EXERCISE - Copy word for word every line from the one containing "interrogative pressure on that blood-pressure" through the end of the items below, omitting the pictures.

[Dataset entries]
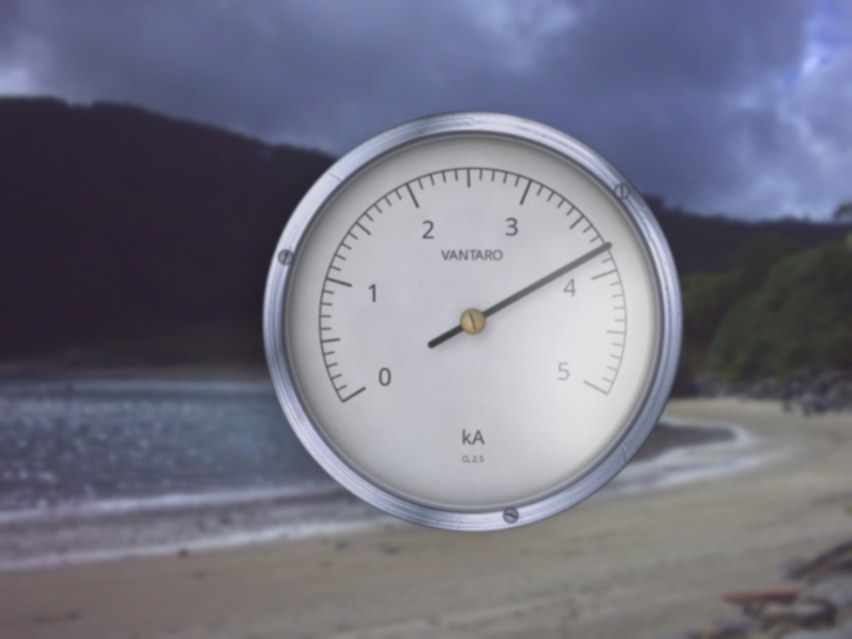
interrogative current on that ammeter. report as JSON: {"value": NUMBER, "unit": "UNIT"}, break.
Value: {"value": 3.8, "unit": "kA"}
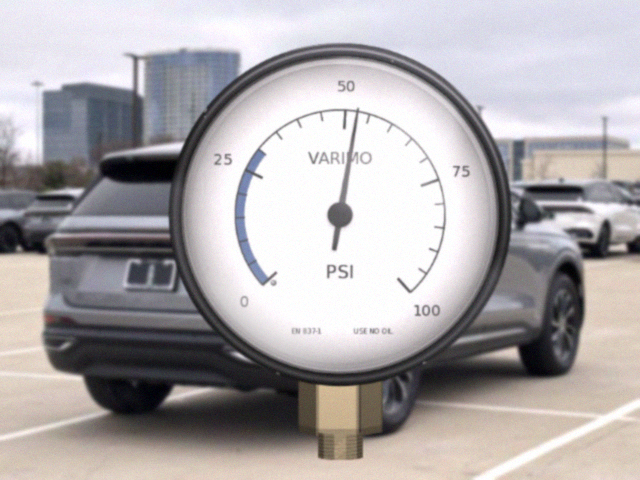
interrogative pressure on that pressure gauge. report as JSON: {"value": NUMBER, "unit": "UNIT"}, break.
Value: {"value": 52.5, "unit": "psi"}
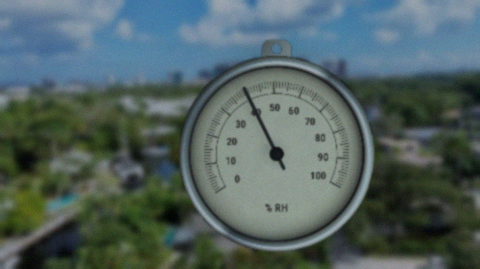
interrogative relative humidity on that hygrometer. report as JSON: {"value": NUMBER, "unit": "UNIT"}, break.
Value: {"value": 40, "unit": "%"}
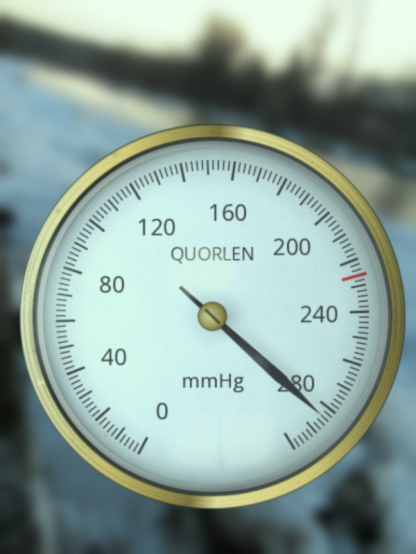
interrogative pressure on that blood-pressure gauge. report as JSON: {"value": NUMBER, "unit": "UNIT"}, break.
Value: {"value": 284, "unit": "mmHg"}
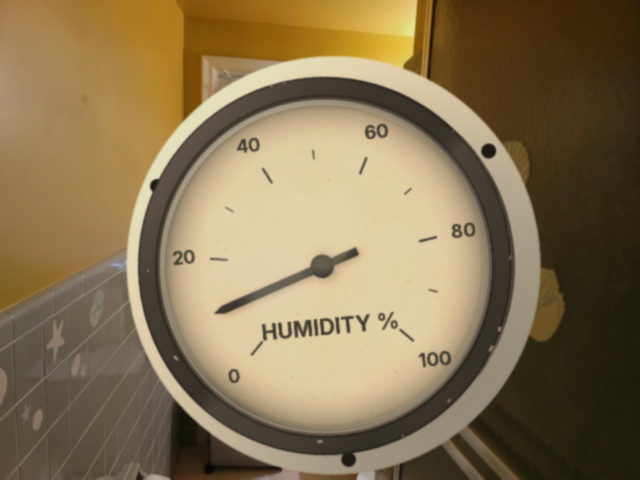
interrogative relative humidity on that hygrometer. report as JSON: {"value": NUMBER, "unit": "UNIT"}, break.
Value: {"value": 10, "unit": "%"}
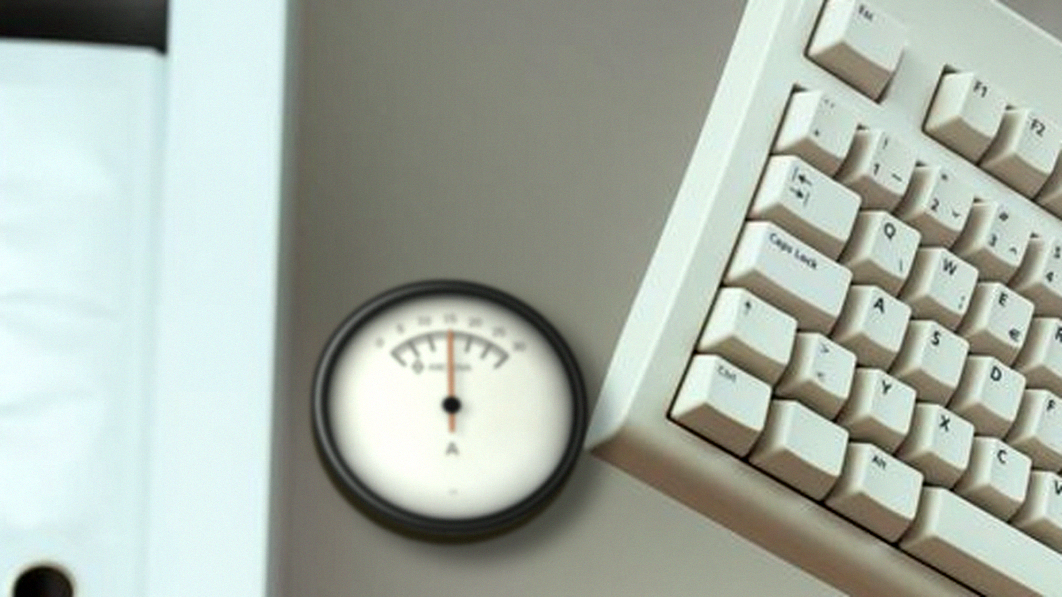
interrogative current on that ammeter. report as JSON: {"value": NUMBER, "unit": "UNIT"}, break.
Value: {"value": 15, "unit": "A"}
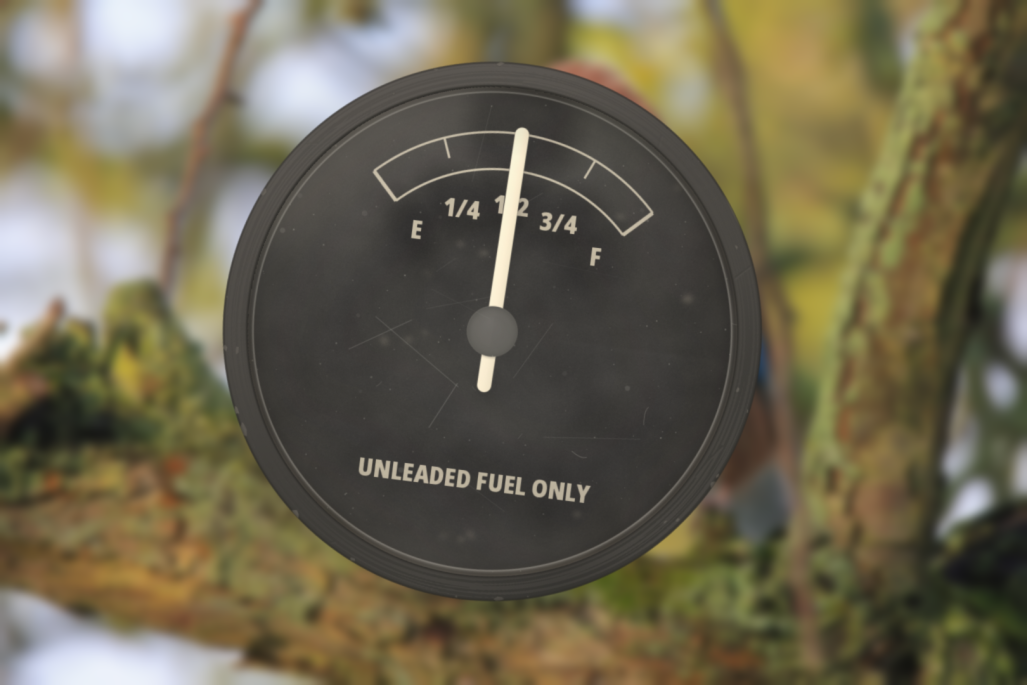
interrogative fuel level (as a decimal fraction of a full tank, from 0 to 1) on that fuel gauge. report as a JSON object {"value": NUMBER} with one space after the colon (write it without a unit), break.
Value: {"value": 0.5}
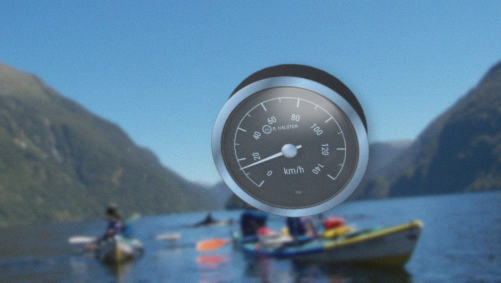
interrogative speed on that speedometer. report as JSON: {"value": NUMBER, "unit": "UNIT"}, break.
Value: {"value": 15, "unit": "km/h"}
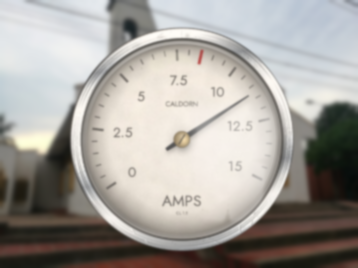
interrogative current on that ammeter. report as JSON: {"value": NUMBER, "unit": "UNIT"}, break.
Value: {"value": 11.25, "unit": "A"}
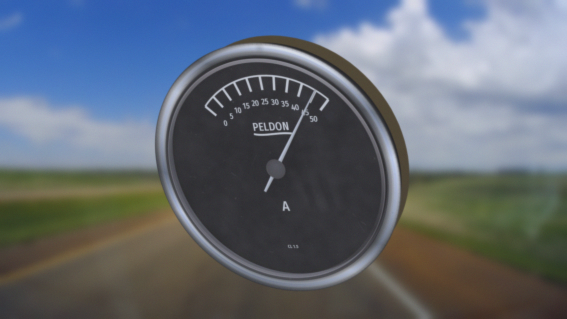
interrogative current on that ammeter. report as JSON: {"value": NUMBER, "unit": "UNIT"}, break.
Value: {"value": 45, "unit": "A"}
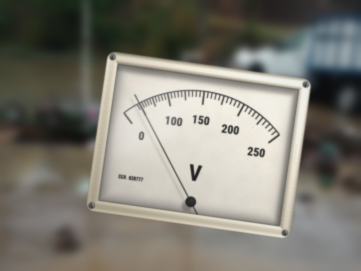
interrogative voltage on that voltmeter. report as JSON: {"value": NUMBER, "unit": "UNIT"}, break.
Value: {"value": 50, "unit": "V"}
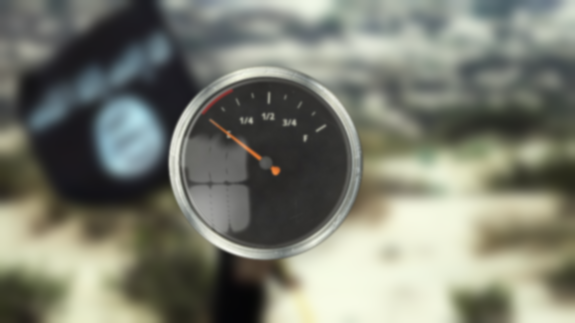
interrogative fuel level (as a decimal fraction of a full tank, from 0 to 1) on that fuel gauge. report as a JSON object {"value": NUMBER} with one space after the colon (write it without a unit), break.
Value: {"value": 0}
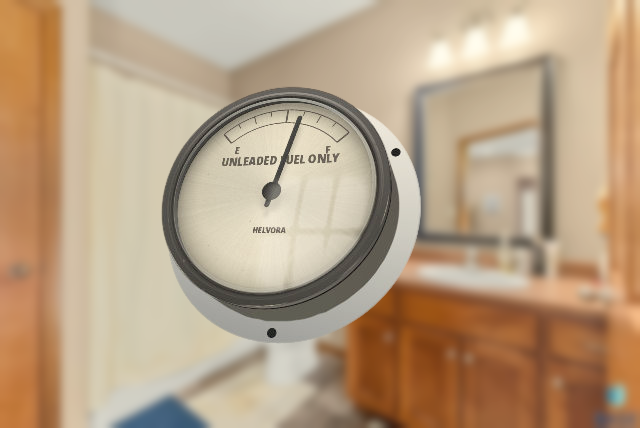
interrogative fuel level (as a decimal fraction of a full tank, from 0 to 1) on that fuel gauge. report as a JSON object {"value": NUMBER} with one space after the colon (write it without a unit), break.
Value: {"value": 0.625}
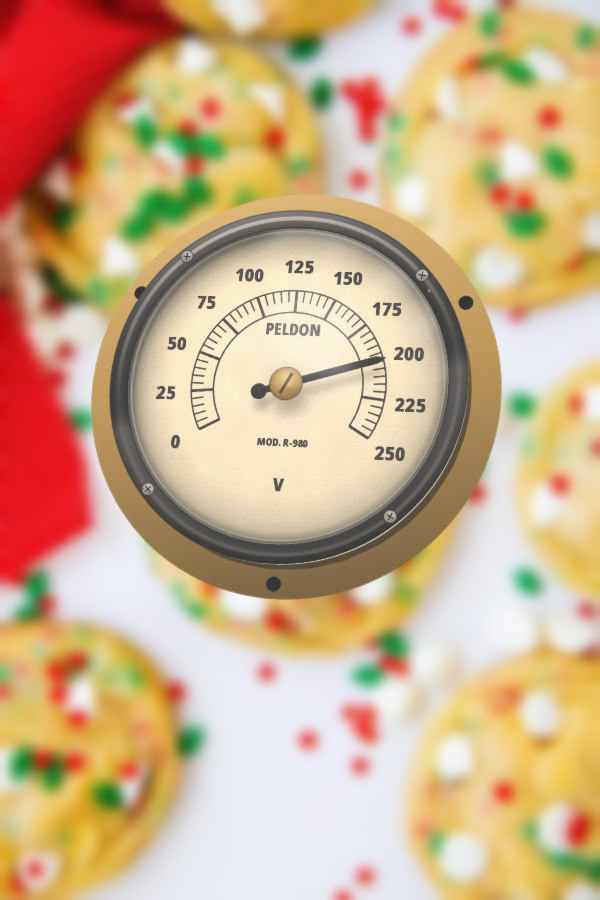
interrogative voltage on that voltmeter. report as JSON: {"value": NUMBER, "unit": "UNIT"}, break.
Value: {"value": 200, "unit": "V"}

WRITTEN RESPONSE -
interrogative pressure on that blood-pressure gauge. report as JSON: {"value": NUMBER, "unit": "UNIT"}, break.
Value: {"value": 284, "unit": "mmHg"}
interrogative relative humidity on that hygrometer. report as JSON: {"value": NUMBER, "unit": "UNIT"}, break.
Value: {"value": 10, "unit": "%"}
interrogative current on that ammeter. report as JSON: {"value": NUMBER, "unit": "UNIT"}, break.
Value: {"value": 15, "unit": "A"}
interrogative fuel level (as a decimal fraction of a full tank, from 0 to 1) on that fuel gauge. report as a JSON object {"value": NUMBER} with one space after the colon (write it without a unit), break.
Value: {"value": 0.5}
interrogative speed on that speedometer. report as JSON: {"value": NUMBER, "unit": "UNIT"}, break.
Value: {"value": 15, "unit": "km/h"}
interrogative current on that ammeter. report as JSON: {"value": NUMBER, "unit": "UNIT"}, break.
Value: {"value": 11.25, "unit": "A"}
interrogative current on that ammeter. report as JSON: {"value": NUMBER, "unit": "UNIT"}, break.
Value: {"value": 45, "unit": "A"}
interrogative voltage on that voltmeter. report as JSON: {"value": NUMBER, "unit": "UNIT"}, break.
Value: {"value": 50, "unit": "V"}
interrogative fuel level (as a decimal fraction of a full tank, from 0 to 1) on that fuel gauge. report as a JSON object {"value": NUMBER} with one space after the colon (write it without a unit), break.
Value: {"value": 0}
interrogative fuel level (as a decimal fraction of a full tank, from 0 to 1) on that fuel gauge. report as a JSON object {"value": NUMBER} with one space after the colon (write it without a unit), break.
Value: {"value": 0.625}
interrogative voltage on that voltmeter. report as JSON: {"value": NUMBER, "unit": "UNIT"}, break.
Value: {"value": 200, "unit": "V"}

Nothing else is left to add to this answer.